The complaint (PDF) was filed last week by Bobbie Riley in the U.S. District Court for the Northern District of Ohio, pursuing damages from Monsanto Company for failing to warn about the toxicity of glyphosate and other ingredients in Roundup.
“For nearly 40 years, farms across the world have used Roundup without knowing of the dangers its use poses. That is because when Monsanto first introduced Roundup, it touted glyphosate as a technological breakthrough: it could kill almost every weed without causing harm either to people or to the environment,” the lawsuit states. “According to the WHO, the main chemical ingredient of Roundup—glyphosate—is a probable cause of cancer.”
Riley indicates that she used Roundup around her home in East Liverpool, Ohio from 2006 to 2016, alleging that the weedkiller was a direct and proximate cause of her diagnosis with diffuse large B-cell lymphoma in June 2011.

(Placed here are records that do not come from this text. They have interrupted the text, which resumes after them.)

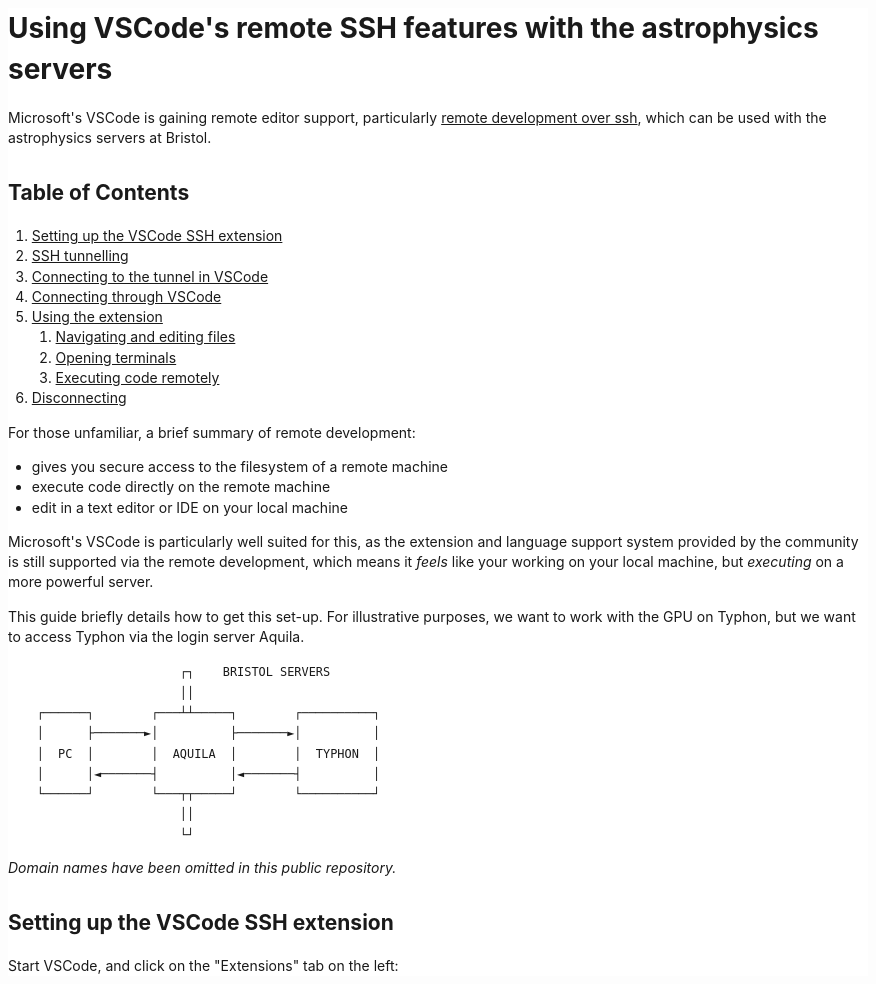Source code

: # Using VSCode's remote SSH features with the astrophysics servers

Microsoft's VSCode is gaining remote editor support, particularly [remote development over ssh](https://code.visualstudio.com/docs/remote/ssh-tutorial), which can be used with the astrophysics servers at Bristol.



## Table of Contents

1. [Setting up the VSCode SSH extension](#setting-up-the-vscode-ssh-extension)
2. [SSH tunnelling](#ssh-tunnelling)
3. [Connecting to the tunnel in VSCode](#connecting-to-the-tunnel-in-vscode)
4. [Connecting through VSCode](#connecting-through-vscode)
5. [Using the extension](#using-the-extension)
   1. [Navigating and editing files](#navigating-and-editing-files)
   2. [Opening terminals](#opening-terminals)
   3. [Executing code remotely](#executing-code-remotely)
6. [Disconnecting](#disconnecting)



For those unfamiliar, a brief summary of remote development:

- gives you secure access to the filesystem of a remote machine
- execute code directly on the remote machine
- edit in a text editor or IDE on your local machine

Microsoft's VSCode is particularly well suited for this, as the extension and language support system provided by the community is still supported via the remote development, which means it _feels_ like your working on your local machine, but _executing_ on a more powerful server.

This guide briefly details how to get this set-up. For illustrative purposes, we want to work with the GPU on Typhon, but we want to access Typhon via the login server Aquila.

```
                        ┌┐    BRISTOL SERVERS
                        ││
    ┌──────┐        ┌───┴┴─────┐        ┌──────────┐
    │      ├───────►│          ├───────►│          │
    │  PC  │        │  AQUILA  │        │  TYPHON  │
    │      │◄───────┤          │◄───────┤          │
    └──────┘        └───┬┬─────┘        └──────────┘
                        ││
                        └┘
```

_Domain names have been omitted in this public repository._

## Setting up the VSCode SSH extension <a id="toc-tag-mdtoc" name="setting-up-the-vscode-ssh-extension"></a>

Start VSCode, and click on the "Extensions" tab on the left:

Diffuse large B-cell lymphoma (DLBCL) accounts for about 30% of all newly diagnosed NHL cases every year, causing rapidly growing and spreading tumors that can result in swelling in the neck, armpits and groin, as well as fevers, night sweats, and weight loss. Treatment of DLBCL usually involves chemotherapy and an antibody that targets the tumors cells. If properly diagnosed and treated, the overall five-year survival rate is about 58%.
The lawsuit indicates the average homeowner had no way of knowing of the potential Roundup exposure risks, due to deceptive practices by Monsanto.
“Monsanto was fully aware of Roundup’s safety risks. Nonetheless, Monsanto deliberately crafted its label, marketing, and promotion to mislead farmers and consumers,” according to the complaint. “This was not done by accident or through some justifiable negligence. Rather, Monsanto knew that it could turn a profit by convincing the agricultural industry and the general population that Roundup was harmless to humans, and that full disclosure of Roundup’s true risks would limit the amount of money Monsanto would make selling Roundup in the State of Ohio.”
The complaint joins more than 20,000 other Roundup lawsuits currently being pursued against Monsanto and its new parent company, Bayer.
Three cases have gone to trial over the last year, with Bayer and Monsanto losing each of the “bellwether” claims, and juries ordering the company to pay massive damage awards for withholding known information from consumers about the link between Roundup and non-Hodgkin’s lymphoma.
Bayer is currently engaged in a court-ordered mediation process that is designed to explore a potential resolution for the litigation.
It is widely expected that any Roundup settlement would require billions of dollars in compensation for individuals diagnosed with non-Hodgkins lymphoma, as well as the creation of a fund for future victims who have not yet been diagnosed. Given the latency for a non-Hodgkins lymphoma diagnosis, the fund would have to be sufficient to compensate individuals diagnosed over the next decade, but without cancer warnings on Roundup, there would be no end for future cases.